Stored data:
☆ ☆ ☆ ☆ ☆

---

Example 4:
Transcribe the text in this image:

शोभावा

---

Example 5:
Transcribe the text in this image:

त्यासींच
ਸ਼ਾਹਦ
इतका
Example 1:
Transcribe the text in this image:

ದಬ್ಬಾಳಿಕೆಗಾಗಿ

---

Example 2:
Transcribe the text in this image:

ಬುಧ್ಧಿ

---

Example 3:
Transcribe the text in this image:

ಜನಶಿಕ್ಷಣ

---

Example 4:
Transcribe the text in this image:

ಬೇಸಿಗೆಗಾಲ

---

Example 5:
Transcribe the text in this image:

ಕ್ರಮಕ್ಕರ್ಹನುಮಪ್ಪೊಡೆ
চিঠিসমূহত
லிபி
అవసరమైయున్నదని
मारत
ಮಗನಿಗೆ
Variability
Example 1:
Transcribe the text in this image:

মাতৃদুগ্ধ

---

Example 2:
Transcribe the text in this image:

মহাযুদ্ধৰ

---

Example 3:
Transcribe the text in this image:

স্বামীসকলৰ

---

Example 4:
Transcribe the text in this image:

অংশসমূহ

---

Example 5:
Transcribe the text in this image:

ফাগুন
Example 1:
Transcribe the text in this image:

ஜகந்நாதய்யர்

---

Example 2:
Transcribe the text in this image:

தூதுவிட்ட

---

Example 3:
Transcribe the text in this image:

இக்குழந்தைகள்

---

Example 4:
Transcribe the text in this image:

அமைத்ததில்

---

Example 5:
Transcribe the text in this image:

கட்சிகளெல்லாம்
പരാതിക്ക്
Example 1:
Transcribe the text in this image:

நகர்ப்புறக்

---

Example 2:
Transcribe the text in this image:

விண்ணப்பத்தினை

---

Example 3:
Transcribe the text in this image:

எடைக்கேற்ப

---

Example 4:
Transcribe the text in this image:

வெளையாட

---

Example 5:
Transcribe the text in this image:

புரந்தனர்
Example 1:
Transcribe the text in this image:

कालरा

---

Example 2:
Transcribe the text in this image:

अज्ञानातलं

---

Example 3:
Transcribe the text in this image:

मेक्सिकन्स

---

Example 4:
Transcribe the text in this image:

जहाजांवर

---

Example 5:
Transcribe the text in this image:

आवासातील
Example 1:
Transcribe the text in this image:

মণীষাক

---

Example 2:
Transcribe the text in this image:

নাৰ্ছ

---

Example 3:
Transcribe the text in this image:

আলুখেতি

☆ ☆ ☆ ☆ ☆

Please return every line of the data, unaltered.

Solved problem —
---

Example 4:
Transcribe the text in this image:

शोभावा

---

Example 5:
Transcribe the text in this image:

त्यासींच
ਸ਼ਾਹਦ
इतका
Example 1:
Transcribe the text in this image:

ದಬ್ಬಾಳಿಕೆಗಾಗಿ

---

Example 2:
Transcribe the text in this image:

ಬುಧ್ಧಿ

---

Example 3:
Transcribe the text in this image:

ಜನಶಿಕ್ಷಣ

---

Example 4:
Transcribe the text in this image:

ಬೇಸಿಗೆಗಾಲ

---

Example 5:
Transcribe the text in this image:

ಕ್ರಮಕ್ಕರ್ಹನುಮಪ್ಪೊಡೆ
চিঠিসমূহত
லிபி
అవసరమైయున్నదని
मारत
ಮಗನಿಗೆ
Variability
Example 1:
Transcribe the text in this image:

মাতৃদুগ্ধ

---

Example 2:
Transcribe the text in this image:

মহাযুদ্ধৰ

---

Example 3:
Transcribe the text in this image:

স্বামীসকলৰ

---

Example 4:
Transcribe the text in this image:

অংশসমূহ

---

Example 5:
Transcribe the text in this image:

ফাগুন
Example 1:
Transcribe the text in this image:

ஜகந்நாதய்யர்

---

Example 2:
Transcribe the text in this image:

தூதுவிட்ட

---

Example 3:
Transcribe the text in this image:

இக்குழந்தைகள்

---

Example 4:
Transcribe the text in this image:

அமைத்ததில்

---

Example 5:
Transcribe the text in this image:

கட்சிகளெல்லாம்
പരാതിക്ക്
Example 1:
Transcribe the text in this image:

நகர்ப்புறக்

---

Example 2:
Transcribe the text in this image:

விண்ணப்பத்தினை

---

Example 3:
Transcribe the text in this image:

எடைக்கேற்ப

---

Example 4:
Transcribe the text in this image:

வெளையாட

---

Example 5:
Transcribe the text in this image:

புரந்தனர்
Example 1:
Transcribe the text in this image:

कालरा

---

Example 2:
Transcribe the text in this image:

अज्ञानातलं

---

Example 3:
Transcribe the text in this image:

मेक्सिकन्स

---

Example 4:
Transcribe the text in this image:

जहाजांवर

---

Example 5:
Transcribe the text in this image:

आवासातील
Example 1:
Transcribe the text in this image:

মণীষাক

---

Example 2:
Transcribe the text in this image:

নাৰ্ছ

---

Example 3:
Transcribe the text in this image:

আলুখেতি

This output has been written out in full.